Zu lesender Text ::
──────
Die Bundesregierung sieht sich in einem ähnlichen „Dilemma“. Sie bekennt sich offiziell zu den internationalen Vereinbarungen und Menschenrechten, will aber schon lange nicht mehr Personen „selbstverständlich“ aufnehmen, die „buchstäblich dem Tod entronnen“ sind, um bei den Worten Merkels zu bleiben. Unser Wohlstand ist der Anzug mit den teuren Lederschuhen. Um dieses Problem zu lösen, legt sich Deutschland einfach Ohrstöpsel an und schauen weg nach folgendem Schema:

Flüchtlinge, die in Deutschland Zuflucht suchen, können einen Antrag auf Asyl nur auf deutschem Boden stellen. Die Ohrstöpselpolitik der deutschen Regierung ist deswegen seit 25 Jahren bemüht, dass ein Flüchtling gar nicht erst zum Schreien kommt, also deutschen Boden betritt und einen Antrag stellen kann. So kann sich Deutschland offiziell zu seinen humanitären Verpflichtungen bekennen, ohne einen einzigen Flüchtling aufzunehmen. Wo kein Kind gibt im Teich, da keine Rettungspflicht.
──────
Aufgabenstellung 1 ::
Schreiben Sie den Text zur Flüchtlingspolitik der Bundesregierung vollständig und wortgetreu ab.
──────
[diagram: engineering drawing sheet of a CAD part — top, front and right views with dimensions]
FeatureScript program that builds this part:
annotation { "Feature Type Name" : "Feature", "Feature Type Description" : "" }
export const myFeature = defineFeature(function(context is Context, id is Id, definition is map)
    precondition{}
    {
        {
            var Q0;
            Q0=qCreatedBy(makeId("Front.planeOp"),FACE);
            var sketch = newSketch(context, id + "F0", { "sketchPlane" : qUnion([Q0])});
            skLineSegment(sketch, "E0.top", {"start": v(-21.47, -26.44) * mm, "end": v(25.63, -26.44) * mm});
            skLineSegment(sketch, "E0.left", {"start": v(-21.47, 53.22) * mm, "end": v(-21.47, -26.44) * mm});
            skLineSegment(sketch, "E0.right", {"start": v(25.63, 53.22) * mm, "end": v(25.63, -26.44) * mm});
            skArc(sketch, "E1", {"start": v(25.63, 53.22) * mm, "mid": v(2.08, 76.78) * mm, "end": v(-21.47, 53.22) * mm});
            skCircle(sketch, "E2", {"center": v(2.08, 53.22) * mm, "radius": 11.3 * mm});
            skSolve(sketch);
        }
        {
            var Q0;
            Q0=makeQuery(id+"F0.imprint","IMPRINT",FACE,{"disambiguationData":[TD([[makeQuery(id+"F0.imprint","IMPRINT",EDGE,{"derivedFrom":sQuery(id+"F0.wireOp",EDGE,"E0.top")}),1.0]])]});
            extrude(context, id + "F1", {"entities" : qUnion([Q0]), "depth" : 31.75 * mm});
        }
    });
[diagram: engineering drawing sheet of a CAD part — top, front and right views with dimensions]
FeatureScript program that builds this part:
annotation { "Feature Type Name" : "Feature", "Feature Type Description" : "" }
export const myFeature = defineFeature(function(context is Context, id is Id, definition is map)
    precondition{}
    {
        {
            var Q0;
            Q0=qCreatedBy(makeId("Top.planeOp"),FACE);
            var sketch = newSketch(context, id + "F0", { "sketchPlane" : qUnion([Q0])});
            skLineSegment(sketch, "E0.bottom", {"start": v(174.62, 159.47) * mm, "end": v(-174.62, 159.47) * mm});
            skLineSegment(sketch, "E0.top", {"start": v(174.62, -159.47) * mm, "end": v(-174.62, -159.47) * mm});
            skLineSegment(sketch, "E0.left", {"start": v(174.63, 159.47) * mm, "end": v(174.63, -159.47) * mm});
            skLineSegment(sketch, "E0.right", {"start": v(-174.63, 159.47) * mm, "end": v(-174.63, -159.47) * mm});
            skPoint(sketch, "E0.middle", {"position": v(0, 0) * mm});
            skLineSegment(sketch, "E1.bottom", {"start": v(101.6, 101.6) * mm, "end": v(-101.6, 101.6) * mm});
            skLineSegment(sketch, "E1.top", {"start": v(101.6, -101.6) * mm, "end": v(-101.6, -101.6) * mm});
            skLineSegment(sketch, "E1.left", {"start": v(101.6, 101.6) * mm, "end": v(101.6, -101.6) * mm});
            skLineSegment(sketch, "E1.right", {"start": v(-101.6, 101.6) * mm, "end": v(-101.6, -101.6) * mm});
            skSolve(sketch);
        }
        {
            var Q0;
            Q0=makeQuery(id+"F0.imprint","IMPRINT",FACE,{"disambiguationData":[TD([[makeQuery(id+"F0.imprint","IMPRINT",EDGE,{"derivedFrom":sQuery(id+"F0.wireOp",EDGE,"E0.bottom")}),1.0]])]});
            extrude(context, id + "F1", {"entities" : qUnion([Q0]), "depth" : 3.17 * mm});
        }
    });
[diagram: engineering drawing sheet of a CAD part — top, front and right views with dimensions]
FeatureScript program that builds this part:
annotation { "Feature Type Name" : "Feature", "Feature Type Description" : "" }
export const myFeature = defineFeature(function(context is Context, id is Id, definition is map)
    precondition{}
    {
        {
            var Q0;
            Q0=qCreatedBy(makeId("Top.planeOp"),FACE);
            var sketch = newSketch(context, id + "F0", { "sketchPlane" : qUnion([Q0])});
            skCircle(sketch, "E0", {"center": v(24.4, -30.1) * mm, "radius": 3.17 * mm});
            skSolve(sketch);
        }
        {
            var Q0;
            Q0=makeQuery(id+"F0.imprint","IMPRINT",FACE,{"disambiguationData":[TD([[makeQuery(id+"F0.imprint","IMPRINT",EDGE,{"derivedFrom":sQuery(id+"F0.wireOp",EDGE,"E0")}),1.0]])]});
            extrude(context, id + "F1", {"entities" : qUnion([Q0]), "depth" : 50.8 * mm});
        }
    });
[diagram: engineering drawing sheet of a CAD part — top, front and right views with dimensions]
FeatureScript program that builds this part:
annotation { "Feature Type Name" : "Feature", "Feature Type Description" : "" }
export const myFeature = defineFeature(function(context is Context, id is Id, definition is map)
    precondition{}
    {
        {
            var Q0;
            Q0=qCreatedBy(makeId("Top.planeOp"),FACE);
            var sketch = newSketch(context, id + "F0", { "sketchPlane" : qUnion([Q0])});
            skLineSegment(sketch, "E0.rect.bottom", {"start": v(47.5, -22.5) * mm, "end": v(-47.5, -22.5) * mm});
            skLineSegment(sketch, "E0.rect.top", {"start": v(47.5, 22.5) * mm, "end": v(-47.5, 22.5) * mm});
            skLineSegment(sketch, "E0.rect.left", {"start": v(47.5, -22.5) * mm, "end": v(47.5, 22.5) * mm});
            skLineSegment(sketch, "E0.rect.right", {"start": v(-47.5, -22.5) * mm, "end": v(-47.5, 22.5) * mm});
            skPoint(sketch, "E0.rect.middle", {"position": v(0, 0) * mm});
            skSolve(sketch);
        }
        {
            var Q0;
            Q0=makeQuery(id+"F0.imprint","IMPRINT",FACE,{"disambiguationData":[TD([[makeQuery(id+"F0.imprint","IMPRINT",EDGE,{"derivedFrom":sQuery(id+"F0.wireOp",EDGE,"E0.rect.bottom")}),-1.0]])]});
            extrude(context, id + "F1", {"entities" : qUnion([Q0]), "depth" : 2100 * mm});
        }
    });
──────
Aufgabenstellung 2 ::
Extrahieren Sie aus den Datensätzen jede Zeile, die die Zeichenkette „extrude“ enthält. Die Groß- und Kleinschreibung ist dabei zu beachten.

Erwartete Antwort 1 ::
Die Bundesregierung sieht sich in einem ähnlichen „Dilemma“. Sie bekennt sich offiziell zu den internationalen Vereinbarungen und Menschenrechten, will aber schon lange nicht mehr Personen „selbstverständlich“ aufnehmen, die „buchstäblich dem Tod entronnen“ sind, um bei den Worten Merkels zu bleiben. Unser Wohlstand ist der Anzug mit den teuren Lederschuhen. Um dieses Problem zu lösen, legt sich Deutschland einfach Ohrstöpsel an und schauen weg nach folgendem Schema:

Flüchtlinge, die in Deutschland Zuflucht suchen, können einen Antrag auf Asyl nur auf deutschem Boden stellen. Die Ohrstöpselpolitik der deutschen Regierung ist deswegen seit 25 Jahren bemüht, dass ein Flüchtling gar nicht erst zum Schreien kommt, also deutschen Boden betritt und einen Antrag stellen kann. So kann sich Deutschland offiziell zu seinen humanitären Verpflichtungen bekennen, ohne einen einzigen Flüchtling aufzunehmen. Wo kein Kind gibt im Teich, da keine Rettungspflicht.

Erwartete Antwort 2 ::
            extrude(context, id + "F1", {"entities" : qUnion([Q0]), "depth" : 31.75 * mm});
            extrude(context, id + "F1", {"entities" : qUnion([Q0]), "depth" : 3.17 * mm});
            extrude(context, id + "F1", {"entities" : qUnion([Q0]), "depth" : 50.8 * mm});
            extrude(context, id + "F1", {"entities" : qUnion([Q0]), "depth" : 2100 * mm});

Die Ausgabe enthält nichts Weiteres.